Chronique ouvrière

CTT et requalification en CDI : Pot-pourri en un seul arrêt de la Cour de cassation du 13 juin 2012

dimanche 15 juillet 2012 par Alain HINOT

1 : Le salarié peut obtenir la requalification d’un CTT en CDI deux fois :

Rien n’interdit à un salarié de mener concurremment et dans la même instance, deux actions en requalification de CTT (contrats de mission) en CDI, l’une contre l’ETT en application de l’article L. 1251-16 du code de travail, l’autre contre l’entreprise utilisatrice en application de l’article L. 1251-40 du même code, comme ayant des fondements différents.

2 : L’absence de signature du contrat de mission constitue aussi une situation de prêt de main d’oeuvre illicite :

La signature d’un contrat écrit, imposée par l’article L 1251-16 du code du travail dans les rapports entre l’entreprise de travail temporaire et le salarié afin de garantir qu’ont été observées les conditions à défaut desquelles toute opération de prêt de main d’oeuvre est interdite, a le caractère d’une prescription d’ordre public dont l’omission entraîne, à la demande du salarié, la requalification en contrat de droit commun à durée indéterminée.

3 : Le refus frauduleux du salarié de signer le contrat de mission doit être prouvé par l’employeur :

Lorsque le salarié a délibérément refusé de signer le contrat de mission dans une intention frauduleuse, mais dans ce cas, il appartient à l’ETT de prouver l’intention frauduleuse.

4 : La prescription de l’action en requalification d’un CTT en CDI coure à compter du terme du dernier CTT :

Selon l’article L. 1251-40 du code du travail, lorsqu’une entreprise utilisatrice a recours à un salarié d’une ETT, en méconnaissance des dispositions des articles L. 1251-5 à L. 1251-7, L. 1251-10 à L. 1251-12, L. 1251-30 et L. 1251-35, ce salarié peut faire valoir auprès de l’entreprise utilisatrice les droits correspondant à un contrat de travail à durée indéterminée prenant effet au premier jour de sa mission.

Il en résulte que le délai de prescription prévu par l’article 2224 du code civil dans sa rédaction issue de la loi du 17 juin 2008 ne court qu’à compter du terme du dernier contrat de mission.

5 : Le recours systématique aux CTT révèlant un besoin structurel de main-d’oeuvre est prohibé :

Selon les articles L. 1251-5 et L. 1251-6 du code du travail, la possibilité donnée à l’entreprise utilisatrice de recourir à des contrats de missions successifs avec le même salarié intérimaire pour remplacer un ou des salariés absents ou pour faire face à un accroissement temporaire d’activité ne peut avoir pour objet ni pour effet de pourvoir durablement un emploi lié à son activité normale et permanente.

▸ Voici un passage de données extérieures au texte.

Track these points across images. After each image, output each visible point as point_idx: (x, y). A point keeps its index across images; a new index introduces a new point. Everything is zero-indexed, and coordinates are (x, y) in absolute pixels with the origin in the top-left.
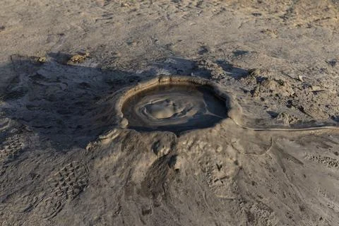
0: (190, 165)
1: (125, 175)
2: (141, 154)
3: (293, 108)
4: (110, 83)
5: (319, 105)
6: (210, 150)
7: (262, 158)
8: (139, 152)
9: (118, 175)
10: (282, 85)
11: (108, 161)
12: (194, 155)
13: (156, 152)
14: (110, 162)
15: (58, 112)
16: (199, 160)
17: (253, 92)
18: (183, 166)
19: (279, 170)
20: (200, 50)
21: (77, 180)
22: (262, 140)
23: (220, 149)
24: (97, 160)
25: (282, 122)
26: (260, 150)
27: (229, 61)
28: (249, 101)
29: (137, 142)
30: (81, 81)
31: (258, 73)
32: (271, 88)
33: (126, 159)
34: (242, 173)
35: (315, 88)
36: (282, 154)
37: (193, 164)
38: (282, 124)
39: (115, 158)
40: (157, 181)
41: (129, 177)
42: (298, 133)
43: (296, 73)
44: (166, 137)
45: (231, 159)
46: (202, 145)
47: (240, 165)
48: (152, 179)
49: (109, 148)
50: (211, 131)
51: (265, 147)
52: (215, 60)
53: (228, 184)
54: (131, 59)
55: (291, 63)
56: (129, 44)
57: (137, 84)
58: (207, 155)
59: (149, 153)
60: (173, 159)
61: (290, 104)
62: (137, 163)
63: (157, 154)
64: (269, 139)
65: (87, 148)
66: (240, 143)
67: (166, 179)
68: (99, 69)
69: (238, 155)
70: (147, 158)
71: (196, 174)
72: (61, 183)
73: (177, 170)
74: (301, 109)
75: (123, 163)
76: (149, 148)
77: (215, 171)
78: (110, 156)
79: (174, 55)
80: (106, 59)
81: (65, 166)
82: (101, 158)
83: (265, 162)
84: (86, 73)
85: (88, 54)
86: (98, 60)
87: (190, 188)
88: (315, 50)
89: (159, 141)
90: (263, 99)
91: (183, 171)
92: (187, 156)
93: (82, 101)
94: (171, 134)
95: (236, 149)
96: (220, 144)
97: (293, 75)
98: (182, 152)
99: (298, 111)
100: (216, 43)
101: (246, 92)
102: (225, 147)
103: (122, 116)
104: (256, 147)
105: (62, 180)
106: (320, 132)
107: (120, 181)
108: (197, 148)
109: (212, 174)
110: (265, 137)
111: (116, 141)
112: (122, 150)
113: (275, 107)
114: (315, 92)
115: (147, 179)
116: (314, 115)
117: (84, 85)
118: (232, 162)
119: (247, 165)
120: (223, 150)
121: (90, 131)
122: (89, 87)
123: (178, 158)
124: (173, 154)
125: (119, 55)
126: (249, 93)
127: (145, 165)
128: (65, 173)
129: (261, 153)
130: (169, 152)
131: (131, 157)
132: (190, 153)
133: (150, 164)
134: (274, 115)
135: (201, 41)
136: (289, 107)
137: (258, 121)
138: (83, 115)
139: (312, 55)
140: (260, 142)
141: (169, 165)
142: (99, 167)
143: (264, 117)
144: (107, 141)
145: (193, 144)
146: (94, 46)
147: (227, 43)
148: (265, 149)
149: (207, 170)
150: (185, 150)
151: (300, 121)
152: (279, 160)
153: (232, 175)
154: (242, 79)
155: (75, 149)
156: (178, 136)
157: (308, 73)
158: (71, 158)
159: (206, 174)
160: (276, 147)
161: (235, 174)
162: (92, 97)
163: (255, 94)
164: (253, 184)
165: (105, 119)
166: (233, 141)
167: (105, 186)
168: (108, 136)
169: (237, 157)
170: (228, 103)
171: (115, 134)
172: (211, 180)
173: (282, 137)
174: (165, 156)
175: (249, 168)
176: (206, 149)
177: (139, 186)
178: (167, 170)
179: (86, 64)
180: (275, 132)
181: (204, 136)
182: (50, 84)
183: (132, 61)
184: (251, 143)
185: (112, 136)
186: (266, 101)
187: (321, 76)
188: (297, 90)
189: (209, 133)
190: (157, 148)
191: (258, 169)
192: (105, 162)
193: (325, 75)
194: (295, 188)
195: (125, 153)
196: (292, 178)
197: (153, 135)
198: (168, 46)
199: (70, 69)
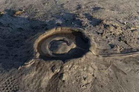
0: (70, 78)
1: (38, 84)
2: (46, 72)
3: (122, 41)
4: (33, 28)
5: (134, 38)
6: (80, 69)
7: (106, 72)
8: (44, 72)
9: (34, 84)
10: (116, 28)
11: (29, 76)
12: (72, 72)
13: (53, 71)
14: (30, 77)
15: (7, 45)
16: (75, 75)
17: (102, 34)
18: (66, 79)
19: (115, 78)
20: (77, 7)
21: (14, 86)
22: (106, 62)
23: (85, 69)
24: (24, 75)
25: (116, 50)
26: (105, 68)
27: (91, 14)
28: (100, 39)
29: (44, 66)
30: (19, 27)
31: (104, 22)
32: (111, 31)
33: (38, 75)
34: (96, 81)
35: (132, 29)
36: (116, 69)
37: (72, 77)
38: (116, 52)
39: (32, 75)
40: (53, 87)
41: (40, 85)
42: (124, 57)
43: (123, 19)
44: (58, 63)
45: (91, 73)
46: (76, 67)
47: (95, 76)
48: (51, 86)
49: (29, 69)
50: (80, 60)
51: (108, 66)
52: (84, 13)
53: (89, 87)
54: (44, 13)
55: (121, 14)
56: (44, 4)
57: (45, 32)
58: (79, 72)
59: (50, 72)
60: (61, 75)
61: (120, 40)
62: (44, 77)
63: (53, 72)
64: (110, 61)
65: (19, 69)
66: (95, 65)
67: (58, 86)
68: (28, 19)
69: (94, 71)
70: (49, 74)
71: (73, 83)
72: (6, 88)
73: (64, 81)
74: (126, 42)
75: (37, 78)
76: (50, 69)
77: (83, 81)
78: (30, 74)
79: (65, 11)
80: (32, 13)
81: (8, 78)
82: (26, 75)
83: (107, 74)
84: (22, 22)
85: (24, 10)
86: (28, 14)
87: (70, 90)
88: (132, 5)
89: (54, 66)
90: (107, 37)
91: (66, 81)
92: (69, 73)
93: (18, 39)
94: (61, 62)
95: (93, 68)
96: (85, 66)
97: (121, 21)
98: (66, 72)
99: (124, 43)
100: (85, 3)
101: (98, 33)
102: (88, 67)
103: (37, 51)
104: (103, 66)
105: (6, 86)
106: (135, 55)
107: (35, 87)
108: (74, 69)
109: (81, 82)
110: (108, 60)
111: (33, 65)
112: (36, 70)
113: (113, 42)
114: (132, 31)
115: (49, 85)
116: (132, 45)
117: (21, 29)
118: (91, 75)
119: (99, 76)
120: (87, 69)
121: (21, 59)
122: (23, 30)
123: (64, 75)
124: (61, 72)
125: (39, 11)
126: (100, 34)
127: (47, 78)
128: (7, 83)
129: (106, 69)
130: (59, 71)
131: (40, 74)
132: (70, 72)
133: (50, 78)
134: (112, 46)
135: (78, 2)
136: (120, 41)
137: (104, 50)
138: (18, 48)
139: (130, 8)
140: (105, 63)
141: (60, 78)
142: (25, 80)
143: (108, 48)
144: (29, 66)
145: (71, 67)
146: (27, 6)
147: (90, 2)
148: (108, 67)
149: (78, 80)
150: (67, 70)
151: (125, 49)
152: (115, 72)
153: (91, 82)
154: (97, 26)
155: (13, 69)
156: (64, 63)
157: (129, 19)
158: (11, 74)
159: (78, 82)
160: (113, 65)
161: (93, 82)
162: (24, 37)
163: (103, 35)
164: (102, 87)
165: (28, 52)
166: (92, 64)
167: (27, 90)
168: (29, 63)
169: (94, 72)
170: (90, 42)
171: (32, 62)
172: (81, 86)
173: (116, 59)
174: (57, 73)
175: (99, 78)
176: (78, 69)
177: (45, 90)
178: (59, 81)
179: (22, 16)
180: (113, 57)
181: (77, 62)
182: (5, 28)
183: (44, 14)
184: (100, 64)
185: (31, 63)
186: (109, 38)
187: (135, 21)
188: (123, 30)
189: (80, 61)
190: (53, 69)
191: (104, 78)
192: (28, 77)
193: (137, 20)
194: (123, 88)
195: (37, 72)
196: (121, 82)
197: (52, 62)
198: (62, 5)
199: (14, 19)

Il en résulte que l’entreprise utilisatrice ne peut recourir de façon systématique aux missions d’intérim pour faire face à un besoin structurel de main-d’oeuvre.

C’est le cas si durant près de quatre années consécutives, et quel que soit le motif du contrat de mission, un salarié a occupé le même emploi de manutentionnaire ou d’agent de propreté, lequel emploi était lié durablement à l’activité normale et permanente de l’entreprise.

6 : On ne peut pas demander une indemnité de requalification à l’ETT, alors passons par un CDD :

Il résulte de l’article L. 1251-41 du code du travail qu’en cas de requalification d’un CTT en contrat à durée indéterminée, le juge doit accorder au salarié, à la charge de l’utilisateur, une indemnité qui ne peut être inférieure à un mois de salaire.

Ainsi, le salarié ne peut prétendre au paiement, par l’ETT d’une indemnité de requalification au titre du CTT.

En effet, si l’on considère alors qu’il n’y a jamais eu de CTT à défaut d’un contrat écrit valable, la relation de travail se situait alors dans le cadre d’un contrat de droit commun à durée déterminée, c’est à dire d’un CDD, lui même irrégulier car non écrit, de sorte qu’il suffit alors de demander la requalification de ce CDD en CDI avec l’indemnité L 1245-2 CT qui va avec.